The U.S. Food and Drug Administration (FDA) has accepted for review the supplemental Biologics License Application (sBLA) submitted by Bristol-Myers Squibb seeking approval for Opdivo (nivolumab) to treat patients with hepatocellular carcinoma (HCC) who received prior Nexavar (sorafenib) therapy.
The FDA granted the application priority review, which reduces the review time from 10 months to six months. The action date is Sept. 24, 2017.

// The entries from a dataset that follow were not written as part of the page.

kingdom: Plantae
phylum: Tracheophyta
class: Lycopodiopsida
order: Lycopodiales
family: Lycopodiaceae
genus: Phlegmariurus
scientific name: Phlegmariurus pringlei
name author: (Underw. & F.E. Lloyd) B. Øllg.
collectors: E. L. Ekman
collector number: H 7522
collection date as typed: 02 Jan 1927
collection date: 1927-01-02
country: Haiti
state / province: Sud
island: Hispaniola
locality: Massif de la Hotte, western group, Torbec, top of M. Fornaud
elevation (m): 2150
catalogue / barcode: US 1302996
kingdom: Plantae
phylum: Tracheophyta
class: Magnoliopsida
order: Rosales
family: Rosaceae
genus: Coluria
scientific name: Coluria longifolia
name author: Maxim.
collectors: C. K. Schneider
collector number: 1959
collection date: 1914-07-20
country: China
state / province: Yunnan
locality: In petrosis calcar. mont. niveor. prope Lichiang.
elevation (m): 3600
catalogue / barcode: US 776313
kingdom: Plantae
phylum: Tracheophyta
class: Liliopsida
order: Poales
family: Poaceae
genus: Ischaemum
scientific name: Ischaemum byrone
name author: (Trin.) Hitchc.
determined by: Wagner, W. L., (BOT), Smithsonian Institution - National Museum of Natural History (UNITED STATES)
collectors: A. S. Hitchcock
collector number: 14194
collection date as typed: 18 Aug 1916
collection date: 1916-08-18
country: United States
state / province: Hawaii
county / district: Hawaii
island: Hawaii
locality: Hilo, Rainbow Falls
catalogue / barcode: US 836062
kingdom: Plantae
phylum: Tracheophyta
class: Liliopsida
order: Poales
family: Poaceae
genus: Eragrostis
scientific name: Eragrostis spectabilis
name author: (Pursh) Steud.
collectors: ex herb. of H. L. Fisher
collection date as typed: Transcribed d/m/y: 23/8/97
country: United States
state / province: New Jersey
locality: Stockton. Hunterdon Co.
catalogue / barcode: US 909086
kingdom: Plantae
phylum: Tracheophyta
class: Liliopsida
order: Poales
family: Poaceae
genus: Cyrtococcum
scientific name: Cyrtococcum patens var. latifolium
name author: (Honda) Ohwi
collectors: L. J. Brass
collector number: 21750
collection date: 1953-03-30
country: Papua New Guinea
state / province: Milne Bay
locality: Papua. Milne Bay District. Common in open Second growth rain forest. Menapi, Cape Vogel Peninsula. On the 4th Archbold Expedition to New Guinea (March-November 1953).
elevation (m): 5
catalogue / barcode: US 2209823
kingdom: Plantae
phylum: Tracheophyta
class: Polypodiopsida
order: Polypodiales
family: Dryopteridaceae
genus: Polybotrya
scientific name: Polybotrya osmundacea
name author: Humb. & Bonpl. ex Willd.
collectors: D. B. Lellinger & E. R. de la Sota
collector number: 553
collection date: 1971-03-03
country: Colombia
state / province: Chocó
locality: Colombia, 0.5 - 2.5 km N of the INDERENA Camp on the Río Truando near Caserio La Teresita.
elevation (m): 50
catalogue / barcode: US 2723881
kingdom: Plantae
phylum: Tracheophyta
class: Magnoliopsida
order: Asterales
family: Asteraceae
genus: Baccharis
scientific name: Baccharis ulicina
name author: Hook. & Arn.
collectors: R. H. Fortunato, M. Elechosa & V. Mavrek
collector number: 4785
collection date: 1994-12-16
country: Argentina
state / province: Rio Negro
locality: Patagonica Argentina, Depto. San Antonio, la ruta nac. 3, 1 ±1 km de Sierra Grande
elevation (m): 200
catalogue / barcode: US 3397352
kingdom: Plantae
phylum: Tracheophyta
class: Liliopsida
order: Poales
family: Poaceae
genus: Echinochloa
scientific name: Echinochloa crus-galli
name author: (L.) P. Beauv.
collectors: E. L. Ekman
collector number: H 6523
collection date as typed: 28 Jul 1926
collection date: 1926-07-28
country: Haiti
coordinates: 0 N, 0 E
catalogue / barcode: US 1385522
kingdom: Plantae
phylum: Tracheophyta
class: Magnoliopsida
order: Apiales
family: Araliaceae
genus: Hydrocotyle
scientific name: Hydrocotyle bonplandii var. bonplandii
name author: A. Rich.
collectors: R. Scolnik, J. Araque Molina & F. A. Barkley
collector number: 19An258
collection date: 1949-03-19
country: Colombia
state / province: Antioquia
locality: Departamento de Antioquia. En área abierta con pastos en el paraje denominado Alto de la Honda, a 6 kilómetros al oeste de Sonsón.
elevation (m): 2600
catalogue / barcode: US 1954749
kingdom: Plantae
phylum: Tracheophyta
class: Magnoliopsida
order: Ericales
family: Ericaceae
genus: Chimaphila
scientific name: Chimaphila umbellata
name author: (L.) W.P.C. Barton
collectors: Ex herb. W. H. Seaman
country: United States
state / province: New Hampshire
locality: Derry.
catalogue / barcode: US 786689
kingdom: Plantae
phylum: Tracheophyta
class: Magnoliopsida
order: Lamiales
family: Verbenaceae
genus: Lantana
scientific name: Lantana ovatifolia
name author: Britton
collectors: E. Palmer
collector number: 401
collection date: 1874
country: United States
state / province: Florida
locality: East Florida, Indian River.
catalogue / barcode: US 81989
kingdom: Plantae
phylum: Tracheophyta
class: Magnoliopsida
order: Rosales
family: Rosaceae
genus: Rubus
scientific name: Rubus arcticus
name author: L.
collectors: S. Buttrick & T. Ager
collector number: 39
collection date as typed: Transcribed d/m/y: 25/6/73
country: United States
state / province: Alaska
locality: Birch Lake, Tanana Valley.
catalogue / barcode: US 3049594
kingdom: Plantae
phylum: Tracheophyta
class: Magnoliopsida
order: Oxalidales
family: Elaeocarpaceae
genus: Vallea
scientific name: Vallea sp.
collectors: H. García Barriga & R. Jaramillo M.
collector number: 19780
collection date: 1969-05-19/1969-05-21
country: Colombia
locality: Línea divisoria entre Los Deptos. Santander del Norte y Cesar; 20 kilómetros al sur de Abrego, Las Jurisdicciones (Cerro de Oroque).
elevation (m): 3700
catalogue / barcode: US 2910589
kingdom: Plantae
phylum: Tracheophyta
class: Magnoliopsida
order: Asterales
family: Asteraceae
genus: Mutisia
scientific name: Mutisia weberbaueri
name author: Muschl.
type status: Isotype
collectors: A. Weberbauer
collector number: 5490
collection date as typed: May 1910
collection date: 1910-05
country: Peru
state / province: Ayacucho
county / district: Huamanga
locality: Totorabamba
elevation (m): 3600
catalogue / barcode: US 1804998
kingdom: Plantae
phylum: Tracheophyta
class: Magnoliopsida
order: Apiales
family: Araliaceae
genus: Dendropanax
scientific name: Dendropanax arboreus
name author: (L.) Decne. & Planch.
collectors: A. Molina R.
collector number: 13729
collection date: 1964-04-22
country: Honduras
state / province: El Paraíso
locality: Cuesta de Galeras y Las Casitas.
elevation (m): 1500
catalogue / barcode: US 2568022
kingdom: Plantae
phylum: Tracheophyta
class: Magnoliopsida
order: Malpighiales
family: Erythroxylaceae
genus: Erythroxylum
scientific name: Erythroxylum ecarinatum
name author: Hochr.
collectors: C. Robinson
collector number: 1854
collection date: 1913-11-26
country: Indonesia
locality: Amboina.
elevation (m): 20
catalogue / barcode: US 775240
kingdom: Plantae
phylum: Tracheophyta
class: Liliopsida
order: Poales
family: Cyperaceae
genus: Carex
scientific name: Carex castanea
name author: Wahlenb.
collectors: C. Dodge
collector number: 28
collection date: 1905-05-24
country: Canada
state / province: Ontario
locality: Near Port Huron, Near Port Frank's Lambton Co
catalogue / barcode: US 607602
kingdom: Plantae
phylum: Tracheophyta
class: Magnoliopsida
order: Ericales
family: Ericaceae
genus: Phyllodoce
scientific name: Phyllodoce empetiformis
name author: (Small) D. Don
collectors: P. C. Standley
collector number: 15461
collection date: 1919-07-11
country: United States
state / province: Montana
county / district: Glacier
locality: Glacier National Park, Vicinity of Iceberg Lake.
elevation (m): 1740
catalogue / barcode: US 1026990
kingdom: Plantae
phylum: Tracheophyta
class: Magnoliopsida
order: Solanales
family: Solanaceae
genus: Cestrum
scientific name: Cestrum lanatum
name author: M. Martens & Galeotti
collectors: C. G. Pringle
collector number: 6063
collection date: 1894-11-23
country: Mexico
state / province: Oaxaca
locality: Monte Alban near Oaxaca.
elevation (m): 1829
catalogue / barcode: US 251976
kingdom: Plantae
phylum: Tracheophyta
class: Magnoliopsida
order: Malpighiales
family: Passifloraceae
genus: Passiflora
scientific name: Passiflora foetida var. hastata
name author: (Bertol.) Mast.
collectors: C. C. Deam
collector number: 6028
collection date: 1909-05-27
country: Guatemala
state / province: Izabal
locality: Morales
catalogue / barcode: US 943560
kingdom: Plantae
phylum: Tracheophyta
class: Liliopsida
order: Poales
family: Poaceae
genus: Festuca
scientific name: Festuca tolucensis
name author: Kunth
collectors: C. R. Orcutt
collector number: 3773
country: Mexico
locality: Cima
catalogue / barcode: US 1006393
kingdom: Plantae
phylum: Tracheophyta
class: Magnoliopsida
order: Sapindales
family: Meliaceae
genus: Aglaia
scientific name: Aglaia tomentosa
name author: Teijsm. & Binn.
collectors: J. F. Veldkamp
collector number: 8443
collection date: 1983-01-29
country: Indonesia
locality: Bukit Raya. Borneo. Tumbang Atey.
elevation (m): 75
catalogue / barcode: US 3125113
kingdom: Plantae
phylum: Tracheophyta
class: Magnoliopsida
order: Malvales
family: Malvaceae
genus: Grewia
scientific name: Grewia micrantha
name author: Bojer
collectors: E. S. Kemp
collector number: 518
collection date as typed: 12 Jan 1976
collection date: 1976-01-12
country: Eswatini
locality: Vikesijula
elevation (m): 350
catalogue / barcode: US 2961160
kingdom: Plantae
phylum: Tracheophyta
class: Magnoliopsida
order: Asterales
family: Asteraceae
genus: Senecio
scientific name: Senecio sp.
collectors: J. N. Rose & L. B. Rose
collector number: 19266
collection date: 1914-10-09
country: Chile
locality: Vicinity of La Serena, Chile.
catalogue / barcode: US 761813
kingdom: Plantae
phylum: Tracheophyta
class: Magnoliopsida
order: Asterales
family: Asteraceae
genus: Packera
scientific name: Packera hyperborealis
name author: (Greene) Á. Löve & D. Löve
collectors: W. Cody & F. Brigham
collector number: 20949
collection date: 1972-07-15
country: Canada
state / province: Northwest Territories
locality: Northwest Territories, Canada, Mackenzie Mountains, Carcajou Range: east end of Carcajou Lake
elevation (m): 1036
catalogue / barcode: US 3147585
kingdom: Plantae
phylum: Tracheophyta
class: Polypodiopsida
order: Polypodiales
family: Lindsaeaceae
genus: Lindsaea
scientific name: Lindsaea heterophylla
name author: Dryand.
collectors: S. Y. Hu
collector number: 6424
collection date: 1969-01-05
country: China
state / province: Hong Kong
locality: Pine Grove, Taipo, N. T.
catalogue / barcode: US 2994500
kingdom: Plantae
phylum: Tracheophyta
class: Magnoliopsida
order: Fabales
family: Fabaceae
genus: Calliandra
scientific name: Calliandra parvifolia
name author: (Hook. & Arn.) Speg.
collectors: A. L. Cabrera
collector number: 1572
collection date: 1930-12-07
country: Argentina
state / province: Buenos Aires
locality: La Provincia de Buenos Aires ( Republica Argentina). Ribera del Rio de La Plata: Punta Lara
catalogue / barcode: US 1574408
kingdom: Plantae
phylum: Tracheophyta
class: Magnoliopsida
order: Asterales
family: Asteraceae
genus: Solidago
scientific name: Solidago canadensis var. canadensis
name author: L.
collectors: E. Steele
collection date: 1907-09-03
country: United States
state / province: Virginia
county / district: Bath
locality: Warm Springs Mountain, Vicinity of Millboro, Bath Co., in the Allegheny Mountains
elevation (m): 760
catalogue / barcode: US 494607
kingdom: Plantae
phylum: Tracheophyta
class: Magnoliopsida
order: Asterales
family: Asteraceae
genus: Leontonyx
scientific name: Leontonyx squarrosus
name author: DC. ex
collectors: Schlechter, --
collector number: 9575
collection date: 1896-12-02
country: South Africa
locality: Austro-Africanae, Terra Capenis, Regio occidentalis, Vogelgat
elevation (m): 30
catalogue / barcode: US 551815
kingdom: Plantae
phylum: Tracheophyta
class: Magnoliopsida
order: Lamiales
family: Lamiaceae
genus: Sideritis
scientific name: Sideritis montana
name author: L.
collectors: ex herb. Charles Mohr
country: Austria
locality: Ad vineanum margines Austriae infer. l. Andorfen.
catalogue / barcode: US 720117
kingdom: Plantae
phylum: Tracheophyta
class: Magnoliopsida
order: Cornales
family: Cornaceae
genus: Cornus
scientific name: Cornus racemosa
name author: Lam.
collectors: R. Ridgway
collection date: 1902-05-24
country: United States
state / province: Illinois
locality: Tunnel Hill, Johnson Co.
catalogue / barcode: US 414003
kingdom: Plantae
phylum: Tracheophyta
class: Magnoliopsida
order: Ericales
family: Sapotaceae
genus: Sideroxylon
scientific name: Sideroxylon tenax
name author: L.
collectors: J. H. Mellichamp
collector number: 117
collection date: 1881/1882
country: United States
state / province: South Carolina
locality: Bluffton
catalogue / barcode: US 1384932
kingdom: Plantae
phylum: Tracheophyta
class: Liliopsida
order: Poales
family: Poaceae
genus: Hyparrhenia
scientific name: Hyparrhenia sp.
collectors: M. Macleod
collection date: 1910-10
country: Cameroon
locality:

“We believe the FDA acceptance of our application for Opdivo with priority review status is an important recognition of the significant unmet need for patients with HCC, which is often diagnosed in the advanced stage when treatment options are limited,” Dr. Ian M. Waxman, development lead for gastrointestinal cancers at Bristol-Myers Squibb, said in a press release. “We are committed to exploring new treatment options for these patients and look forward to working with the FDA to potentially extend the use of Opdivo as a treatment option in this setting.”
The submission was based on data from the Phase 1/2 CheckMate-040 (NCT01658878), which is assessing the safety and efficacy of Opdivo in advanced HCC patients, with or without hepatitis B virus or hepatitis C virus infection.
Results from the trial, to be presented at the upcoming American Society of Clinical Oncology (ASCO) 2017 Annual Meeting, in Chicago, have shown that Opdivo induces durable responses with long-term survival and favorable safety in both patients who never received Nexavar, and in those who did. Responses occurred regardless of PD-L1 expression.
The open-label, non-comparative, dose escalation and expansion trial took place at 46 hospitals or academic centers in the United States, Canada, Europe and Asia. It main outcome measures were safety and tolerability and overall response rate. Secondary endpoints included duration of response, disease control rate and overall survival.
Opdivo showed a manageable safety profile and acceptable tolerability. Among the 214 patients treated with Opdivo 3 mg/kg in the dose expansion part, 20 percent responded to treatment, with a median duration of response of 9.9 months, while 74 percent of patients were alive nine months after starting treatment.
Stratifying patients based on prior Nexavar treatment revealed that Nexavar-naive patients had a 23 percent overall response rate, compared to 16-19 percent for Nexavar-treated patients. In addition, those who had not taken Nexavar previously had a 12-month survival rate of 73 percent, compared to 58-60 percent for those who did.
The poster, “Nivolumab (nivo) in sorafenib (sor)-naive and -experienced pts with advanced hepatocellular carcinoma (HCC): CheckMate 040 study,” will be presented June 3.